A 1-dimensional statistical mechanics model for nucleosome positioning on genomic DNA

TL;DR

This paper introduces a 1D statistical mechanics model to analyze nucleosome positioning on genomic DNA, comparing homogeneous and sheep DNA, and predicting experimental outcomes based on sequence effects.

Contribution

The work develops a novel 1D model for nucleosome positioning that incorporates sequence-specific potentials and finite nucleosome size effects, extending previous simplified models.

Findings

Finite nucleosome size influences positioning probabilities.

Sequence-dependent potentials affect nucleosome distribution.

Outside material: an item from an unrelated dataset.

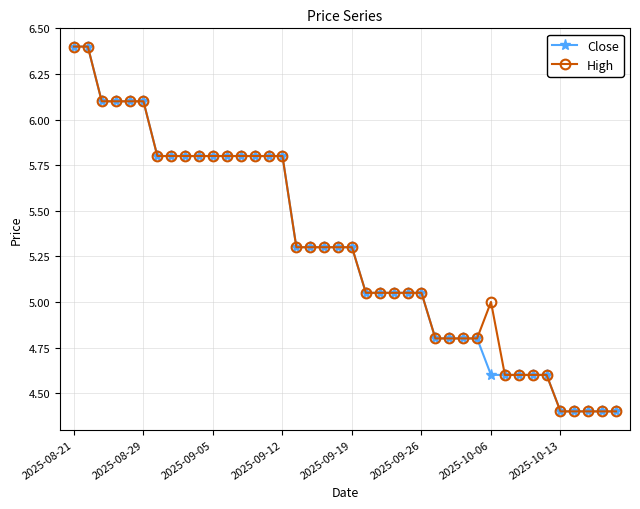

Count the number of data series in this chart.

2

Model predictions align with experimental digestion patterns.

Abstract

The first level of folding of DNA in eukaryotes is provided by the so called '10 nm chromatin fibre', where DNA wraps around histone proteins (approx. 10 nm in size) to form nucleosomes, which go on to create a zig zagging bead on a string structure. In this work we present a 1 dimensional statistical mechanics model to study nucleosome positioning within one such 10 nm fibre. We focus on the case of genomic sheep DNA, and we start from effective potentials valid at infinite dilution and determined from high resolution in vitro salt dialysis experiments. We study positioning within a polynucleosome chain, and compare the results for genomic DNA to that obtained in the simplest case of homogeneous DNA, where the problem can be mapped to a Tonks gas. First, we consider the simple, analytically solvable, case where nucleosomes are assumed to be point like. Then, we perform numerical simulations to gauge the effect of their finite size on the nucleosomal distribution probabilities. Finally we compare nucleosome distributions and simulated nuclease digestion patterns for the two cases (homogeneous and sheep DNA), thereby providing testable predictions of the effect of sequence on experimentally observable quantities in experiments on polynucleosome chromatin fibres reconstituted in vitro.